Any healthy two-year-old knows when, how and by whom her driving passion to explore the world is blocked. This morning, my two year old looked me straight in the eye and said, Now go away. She knew I would curb her next experiment.
Earlier she cuddled beside me smiling, her cool bare toes wiggling against my leg as I read her The Little Old Lady Who Was Not Afraid of Anything, for the fourth time. But then, my 5 month old woke up. The 2 yr. old said, Mama, I wanna hold the baby. Keeping a steadying hand at her armpit, I sat the baby on the two-year old’s lap. The novelty tickled each some place inside the chest and they both giggled.
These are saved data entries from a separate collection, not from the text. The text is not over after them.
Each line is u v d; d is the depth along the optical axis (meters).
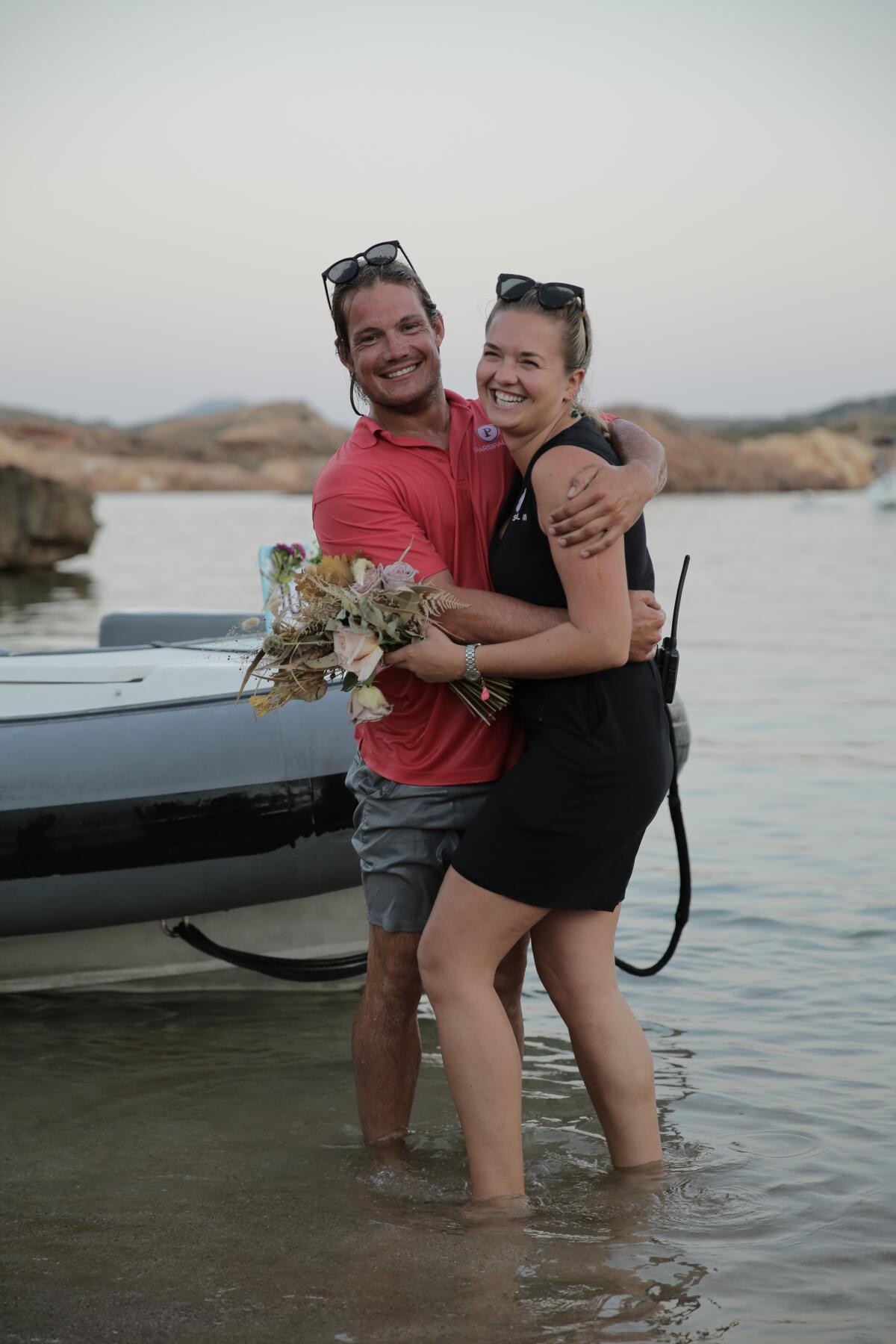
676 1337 2.15
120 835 3.58
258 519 57.53
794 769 6.83
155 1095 3.26
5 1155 2.91
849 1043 3.51
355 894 3.91
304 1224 2.57
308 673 2.70
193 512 69.69
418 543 2.66
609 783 2.54
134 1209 2.65
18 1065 3.45
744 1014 3.73
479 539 2.73
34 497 24.00
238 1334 2.17
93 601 17.48
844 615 15.09
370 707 2.56
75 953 3.95
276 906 3.90
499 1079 2.62
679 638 12.70
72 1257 2.45
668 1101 3.16
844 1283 2.33
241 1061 3.49
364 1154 2.93
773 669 10.60
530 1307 2.25
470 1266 2.39
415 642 2.55
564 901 2.60
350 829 3.67
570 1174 2.79
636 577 2.61
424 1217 2.60
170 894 3.66
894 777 6.63
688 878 3.04
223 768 3.61
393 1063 2.92
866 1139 2.94
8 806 3.58
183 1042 3.63
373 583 2.55
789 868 5.11
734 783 6.55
The 2 yr. old’s smile faded, suddenly, when she noticed my hand on the baby. That’s when she looked me straight in the eye and said, Now go away.
My daughter identified me as a blocker instantly, before even imagining her next step. I laughed. Calmly, she persisted, Now, go away.
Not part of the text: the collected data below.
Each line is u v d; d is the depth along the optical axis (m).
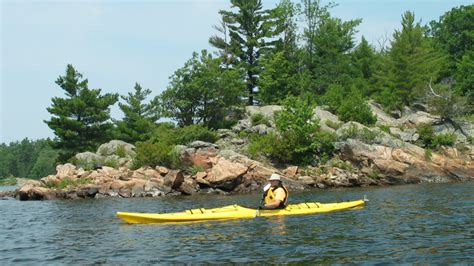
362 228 14.92
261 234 14.29
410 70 55.72
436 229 14.35
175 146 40.19
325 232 14.34
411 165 38.38
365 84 60.81
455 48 71.69
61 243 14.29
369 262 10.48
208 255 11.66
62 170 40.34
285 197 18.72
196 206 25.27
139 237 14.70
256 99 60.44
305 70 63.78
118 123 57.66
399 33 58.16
The 2 yr. old outs who or what gets in the way of exploration, naturally. She persists in pursuit of ideas and dreams. But by age ten, many of us lose that confidence to say, Now, go away.
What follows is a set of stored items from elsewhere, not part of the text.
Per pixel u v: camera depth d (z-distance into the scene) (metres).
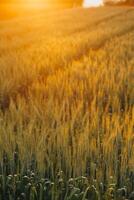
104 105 6.79
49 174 4.06
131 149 4.35
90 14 43.09
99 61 11.07
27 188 3.75
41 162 3.98
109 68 9.33
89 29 24.34
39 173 3.94
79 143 4.29
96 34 19.41
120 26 24.78
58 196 3.60
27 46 16.52
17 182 3.85
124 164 3.99
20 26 29.02
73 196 3.60
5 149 4.35
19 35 21.52
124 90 7.52
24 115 5.71
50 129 4.93
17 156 4.41
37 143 4.43
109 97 6.63
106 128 5.05
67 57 12.46
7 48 15.57
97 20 33.31
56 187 3.69
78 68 9.70
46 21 33.81
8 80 8.62
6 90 7.85
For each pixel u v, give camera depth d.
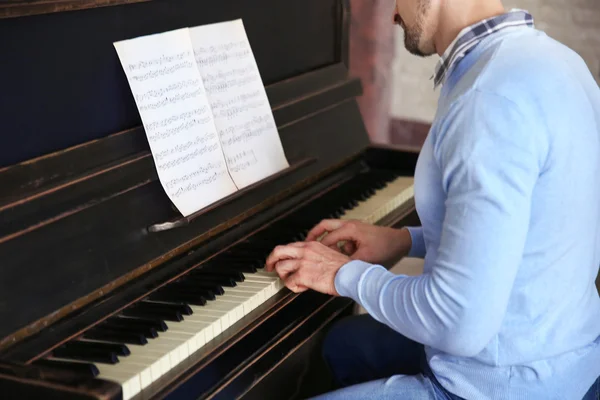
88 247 1.33
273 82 1.96
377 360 1.72
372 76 3.75
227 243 1.66
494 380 1.29
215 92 1.69
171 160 1.53
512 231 1.14
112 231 1.38
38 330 1.22
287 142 1.90
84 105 1.39
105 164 1.41
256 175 1.74
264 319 1.40
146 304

Creativity scholar, E. Paul Torrence identified the time when many children begin honing in on others’ expectations to the detriment of creative development as the fourth grade slump. Some children Torrence studied never recovered from the fourth grade slump.
Of others in his 60 yr. longitudinal study of Creativity, Torrence said,
As they entered their late 20′s…many of the participants in the study were awakening to the fact that they had been wasting their own creative energies by playing the games that others had presented, rather than using their own creative strengths.
Many of them were [still] having difficulty in learning to free themselves of the expectations of others and to walk away from those imposed by their parents, teachers and others.
Highly creative people keep the 2 yr. old’s ability to spot creativity blockers. They focus on their dreams and ideas. The more creative the person, the more automatic the response to blockers, specially the blocks posed by others’ expectations.
Highly Creative people block the expectations set by others with the persistence of the two year old.